- _What the task requires_
Can you update the text of every item below by swapping "SHARES" for "LIKES" and leaving everything else unchanged? Omit the pictures from your answer.

- _Entries supplied_
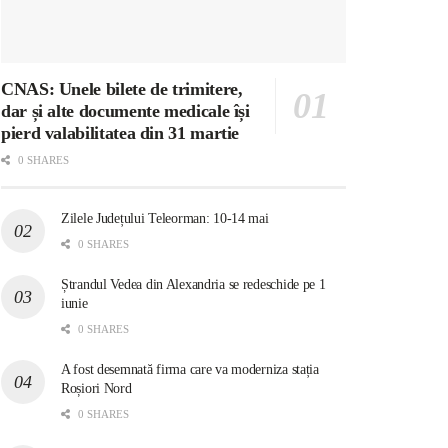
CNAS: Unele bilete de trimitere,
dar și alte documente medicale își
pierd valabilitatea din 31 martie
0 SHARES
Zilele Județului Teleorman: 10-14 mai
0 SHARES
Ștrandul Vedea din Alexandria se redeschide pe 1
iunie
0 SHARES
A fost desemnată firma care va moderniza stația
Roșiori Nord
0 SHARES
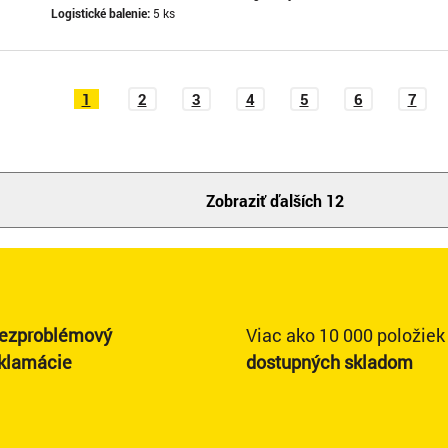
Logistické balenie:
5 ks
1
2
3
4
5
6
7
Zobraziť ďalších 12
ezproblémový
Viac ako 10 000 položiek
eklamácie
dostupných skladom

- _The completed task_
CNAS: Unele bilete de trimitere,
dar și alte documente medicale își
pierd valabilitatea din 31 martie
0 LIKES
Zilele Județului Teleorman: 10-14 mai
0 LIKES
Ștrandul Vedea din Alexandria se redeschide pe 1
iunie
0 LIKES
A fost desemnată firma care va moderniza stația
Roșiori Nord
0 LIKES
Logistické balenie:
5 ks
1
2
3
4
5
6
7
Zobraziť ďalších 12
ezproblémový
Viac ako 10 000 položiek
eklamácie
dostupných skladom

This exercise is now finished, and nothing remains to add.